- **読解文**:
..............................
男爵はファニナルと別室へ、男爵の従者達が酒に酔ってあばれ出したために人が出払ってしまい、ゾフィーとオクタヴィアンはまた二人きりになり、ゾフィーはなんとか男爵と結婚しなくて済むようにオクタヴィアンに懇願する。
第1幕で男爵の手下になった(たぶんイタリア人かジプシーの)何でも屋のヴァルツァッキとアンニーナがそこを不貞の現場として取り押さえ男爵を呼ぶ。
オクタヴィアンはゾフィーの代わりにゾフィーは男爵と結婚する意志の無いことを告げるが、男爵は取り合わない。
激昂したオクタヴィアンは剣を抜く。男爵も剣を抜いて応じるが、あっさりと肘に軽症をうけておおげさに「人殺し」と叫びまわる。
ファニナルもやってきて事の次第にうろたえ、オクタヴィアンは詫びを入れて退場。
ファニナルは男爵に手当てを受けさせ、結婚をしぶるゾフィーには「修道院へ送り返すぞ!」とにべも無い。
..............................
- **資料**:
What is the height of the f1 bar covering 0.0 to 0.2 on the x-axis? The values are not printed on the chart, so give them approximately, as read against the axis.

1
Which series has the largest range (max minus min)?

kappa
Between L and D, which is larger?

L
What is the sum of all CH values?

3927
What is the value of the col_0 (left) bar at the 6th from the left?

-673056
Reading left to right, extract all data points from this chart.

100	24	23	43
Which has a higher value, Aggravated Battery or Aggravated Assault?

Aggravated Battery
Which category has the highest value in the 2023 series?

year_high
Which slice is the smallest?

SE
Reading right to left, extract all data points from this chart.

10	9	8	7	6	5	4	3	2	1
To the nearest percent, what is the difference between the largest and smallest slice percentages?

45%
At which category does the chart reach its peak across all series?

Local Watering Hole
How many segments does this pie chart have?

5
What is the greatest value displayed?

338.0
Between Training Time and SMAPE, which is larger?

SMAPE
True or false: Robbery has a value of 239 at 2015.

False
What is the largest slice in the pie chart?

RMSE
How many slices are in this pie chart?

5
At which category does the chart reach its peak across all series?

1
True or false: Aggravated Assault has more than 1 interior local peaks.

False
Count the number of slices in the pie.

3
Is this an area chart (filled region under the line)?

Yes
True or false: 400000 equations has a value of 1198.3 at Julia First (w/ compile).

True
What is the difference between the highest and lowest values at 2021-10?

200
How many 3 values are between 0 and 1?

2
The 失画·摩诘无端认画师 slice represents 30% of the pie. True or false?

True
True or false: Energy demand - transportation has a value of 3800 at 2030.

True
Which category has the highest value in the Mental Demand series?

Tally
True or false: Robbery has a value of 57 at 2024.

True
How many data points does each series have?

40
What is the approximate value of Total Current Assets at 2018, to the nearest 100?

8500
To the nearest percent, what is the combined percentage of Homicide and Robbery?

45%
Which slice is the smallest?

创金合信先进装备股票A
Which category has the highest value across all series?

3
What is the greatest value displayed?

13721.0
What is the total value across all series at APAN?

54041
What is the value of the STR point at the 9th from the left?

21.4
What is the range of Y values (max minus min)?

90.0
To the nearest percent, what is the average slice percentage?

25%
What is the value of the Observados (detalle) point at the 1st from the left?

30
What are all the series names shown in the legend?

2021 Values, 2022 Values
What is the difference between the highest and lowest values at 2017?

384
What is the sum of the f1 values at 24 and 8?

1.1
..............................
- **課題**:
このあらすじについて答えよ。
(a) 二人きりのオクタヴィアンとゾフィーを取り押さえ、男爵を呼んだのは誰か。
(b) 剣を抜いて応じた男爵は、体のどこに傷を受けたか。
(c) 結婚をしぶるゾフィーに、ファニナルは何と言ったか。
答えはこのあらすじの記述だけをもとにすること。

- **解答**:
(a) ヴァルツァッキとアンニーナ
(b) 肘(軽傷)
(c) 「修道院へ送り返すぞ!」